AGOA is the US government policy allowing goods from sub-Saharan African countries to enter into the US market duty-free.
“Where will these thousands of people go if we lose AGOA?” he asked.
There are roughly 40 000 Basotho employed by the textile industry in Lesotho.
Mosisili claimed some political parties were spreading unfounded lies that AGOA was going away.

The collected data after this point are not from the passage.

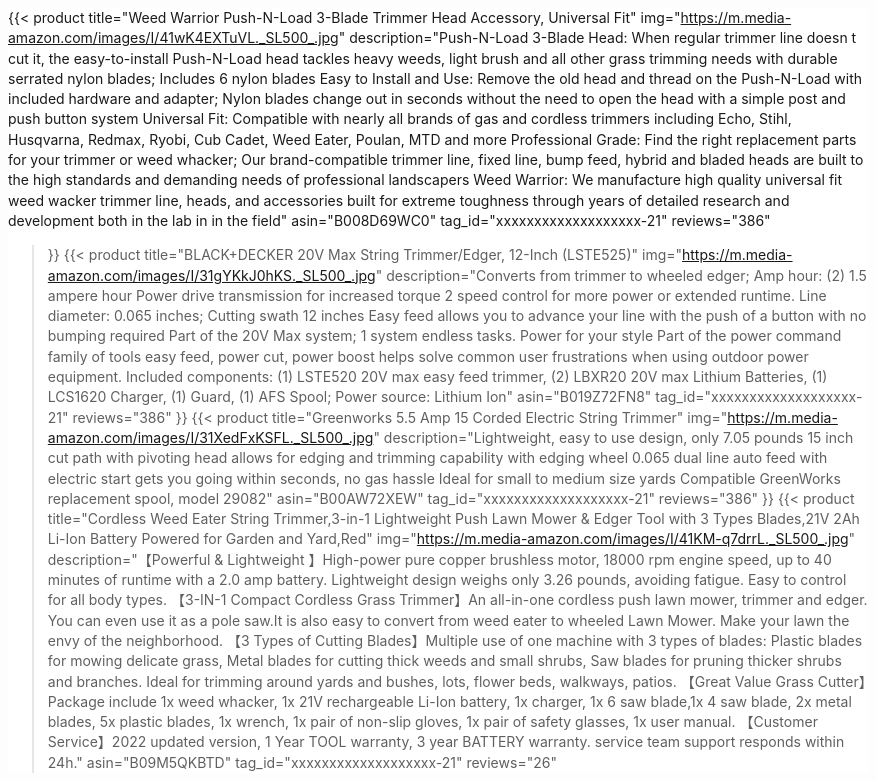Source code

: {{< product 
title="Weed Warrior Push-N-Load 3-Blade Trimmer Head Accessory, Universal Fit"
img="https://m.media-amazon.com/images/I/41wK4EXTuVL._SL500_.jpg"
description="Push-N-Load 3-Blade Head: When regular trimmer line doesn t cut it, the easy-to-install Push-N-Load head tackles heavy weeds, light brush and all other grass trimming needs with durable serrated nylon blades; Includes 6 nylon blades Easy to Install and Use: Remove the old head and thread on the Push-N-Load with included hardware and adapter; Nylon blades change out in seconds without the need to open the head with a simple post and push button system Universal Fit: Compatible with nearly all brands of gas and cordless trimmers including Echo, Stihl, Husqvarna, Redmax, Ryobi, Cub Cadet, Weed Eater, Poulan, MTD and more Professional Grade: Find the right replacement parts for your trimmer or weed whacker; Our brand-compatible trimmer line, fixed line, bump feed, hybrid and bladed heads are built to the high standards and demanding needs of professional landscapers Weed Warrior: We manufacture high quality universal fit weed wacker trimmer line, heads, and accessories built for extreme toughness through years of detailed research and development both in the lab in in the field"
asin="B008D69WC0"
tag_id="xxxxxxxxxxxxxxxxxxx-21"
reviews="386"
>}} 
{{< product 
title="BLACK+DECKER 20V Max String Trimmer/Edger, 12-Inch (LSTE525)"
img="https://m.media-amazon.com/images/I/31gYKkJ0hKS._SL500_.jpg"
description="Converts from trimmer to wheeled edger; Amp hour: (2) 1.5 ampere hour Power drive transmission for increased torque 2 speed control for more power or extended runtime. Line diameter: 0.065 inches; Cutting swath 12 inches Easy feed allows you to advance your line with the push of a button with no bumping required Part of the 20V Max system; 1 system endless tasks. Power for your style Part of the power command family of tools easy feed, power cut, power boost helps solve common user frustrations when using outdoor power equipment. Included components: (1) LSTE520 20V max easy feed trimmer, (2) LBXR20 20V max Lithium Batteries, (1) LCS1620 Charger, (1) Guard, (1) AFS Spool; Power source: Lithium Ion"
asin="B019Z72FN8"
tag_id="xxxxxxxxxxxxxxxxxxx-21"
reviews="386"
>}} 
{{< product 
title="Greenworks 5.5 Amp 15  Corded Electric String Trimmer"
img="https://m.media-amazon.com/images/I/31XedFxKSFL._SL500_.jpg"
description="Lightweight, easy to use design, only 7.05 pounds 15 inch cut path with pivoting head allows for edging and trimming capability with edging wheel 0.065 dual line auto feed with electric start gets you going within seconds, no gas hassle Ideal for small to medium size yards Compatible GreenWorks replacement spool, model 29082"
asin="B00AW72XEW"
tag_id="xxxxxxxxxxxxxxxxxxx-21"
reviews="386"
>}} 
{{< product 
title="Cordless Weed Eater String Trimmer,3-in-1 Lightweight Push Lawn Mower & Edger Tool with 3 Types Blades,21V 2Ah Li-Ion Battery Powered for Garden and Yard,Red"
img="https://m.media-amazon.com/images/I/41KM-q7drrL._SL500_.jpg"
description="【Powerful & Lightweight 】High-power pure copper brushless motor, 18000 rpm engine speed, up to 40 minutes of runtime with a 2.0 amp battery. Lightweight design weighs only 3.26 pounds, avoiding fatigue. Easy to control for all body types. 【3-IN-1 Compact Cordless Grass Trimmer】An all-in-one cordless push lawn mower, trimmer and edger. You can even use it as a pole saw.It is also easy to convert from weed eater to wheeled Lawn Mower. Make your lawn the envy of the neighborhood. 【3 Types of Cutting Blades】Multiple use of one machine with 3 types of blades: Plastic blades for mowing delicate grass, Metal blades for cutting thick weeds and small shrubs, Saw blades for pruning thicker shrubs and branches. Ideal for trimming around yards and bushes, lots, flower beds, walkways, patios. 【Great Value Grass Cutter】Package include 1x weed whacker, 1x 21V rechargeable Li-Ion battery, 1x charger, 1x 6  saw blade,1x 4  saw blade, 2x metal blades, 5x plastic blades, 1x wrench, 1x pair of non-slip gloves, 1x pair of safety glasses, 1x user manual. 【Customer Service】2022 updated version, 1 Year TOOL warranty, 3 year BATTERY warranty. service team support responds within 24h."
asin="B09M5QKBTD"
tag_id="xxxxxxxxxxxxxxxxxxx-21"
reviews="26"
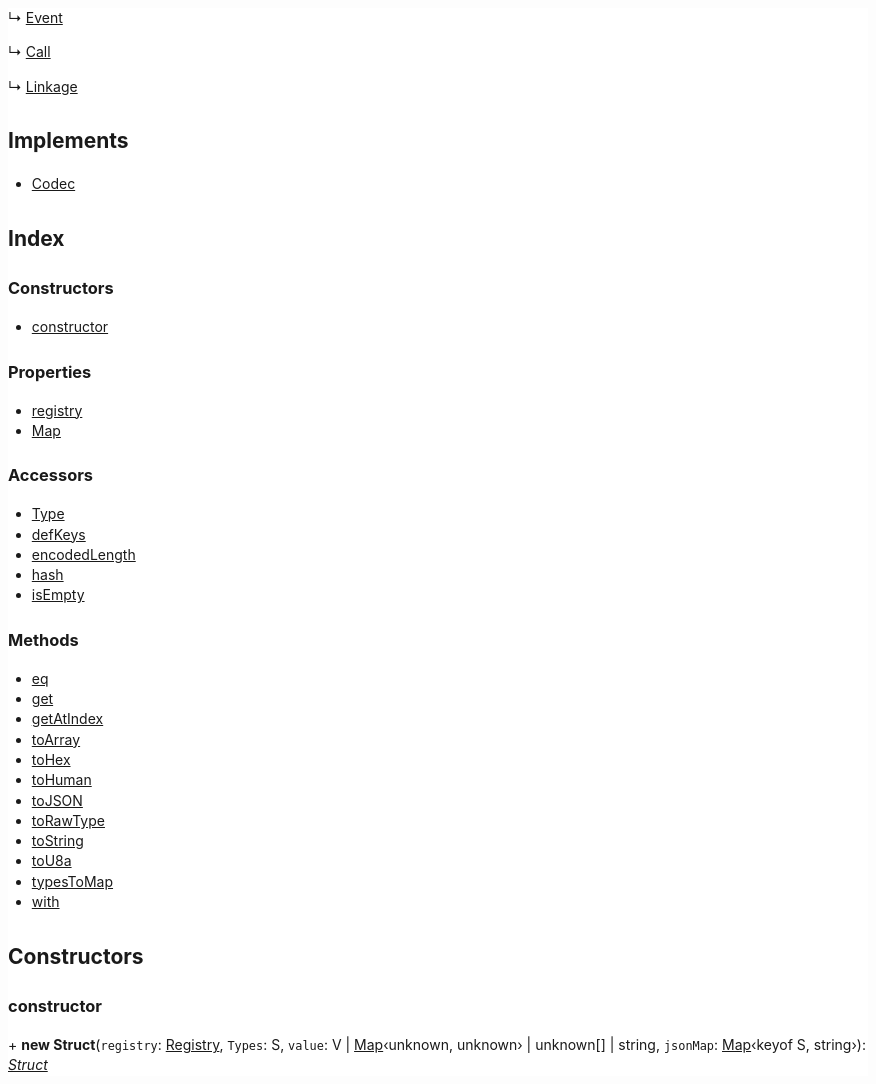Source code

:   ↳ [Event](_generic_event_.event.md)

  ↳ [Call](_generic_call_.call.md)

  ↳ [Linkage](_codec_linkage_.linkage.md)

## Implements

* [Codec](../interfaces/_types_codec_.codec.md)

## Index

### Constructors

* [constructor](_codec_struct_.struct.md#constructor)

### Properties

* [registry](_codec_struct_.struct.md#readonly-registry)
* [Map](_codec_struct_.struct.md#static-map)

### Accessors

* [Type](_codec_struct_.struct.md#type)
* [defKeys](_codec_struct_.struct.md#defkeys)
* [encodedLength](_codec_struct_.struct.md#encodedlength)
* [hash](_codec_struct_.struct.md#hash)
* [isEmpty](_codec_struct_.struct.md#isempty)

### Methods

* [eq](_codec_struct_.struct.md#eq)
* [get](_codec_struct_.struct.md#get)
* [getAtIndex](_codec_struct_.struct.md#getatindex)
* [toArray](_codec_struct_.struct.md#toarray)
* [toHex](_codec_struct_.struct.md#tohex)
* [toHuman](_codec_struct_.struct.md#tohuman)
* [toJSON](_codec_struct_.struct.md#tojson)
* [toRawType](_codec_struct_.struct.md#torawtype)
* [toString](_codec_struct_.struct.md#tostring)
* [toU8a](_codec_struct_.struct.md#tou8a)
* [typesToMap](_codec_struct_.struct.md#static-typestomap)
* [with](_codec_struct_.struct.md#static-with)

## Constructors

###  constructor

\+ **new Struct**(`registry`: [Registry](../interfaces/_types_registry_.registry.md), `Types`: S, `value`: V | [Map](_codec_struct_.struct.md#static-map)‹unknown, unknown› | unknown[] | string, `jsonMap`: [Map](_codec_struct_.struct.md#static-map)‹keyof S, string›): *[Struct](_codec_struct_.struct.md)*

He said he had worked hard to ensure that AGOA stays in the country.
“After succeeding to sign for the US money that was used to build toilets and improve clinics in the country, some politicians went to the US Embassy saying the money should not come through,” Mosisili said.
He warned that the forthcoming election was akin to choosing between life and death.
The DC and its allies, the Lesotho Congress for Democracy (LCD) and the Popular Front for Democracy (PFD), have signed a pact to rally behind a single candidate in 80 constituencies.
Under the coalition arrangement, the DC will field 54 candidates while the LCD will stand in 25 constituencies and the PFD in one.
The approaching polls, called after Mosisili lost a no-confidence motion in parliament in March, will mark the third time in five years that Lesotho has held a general election.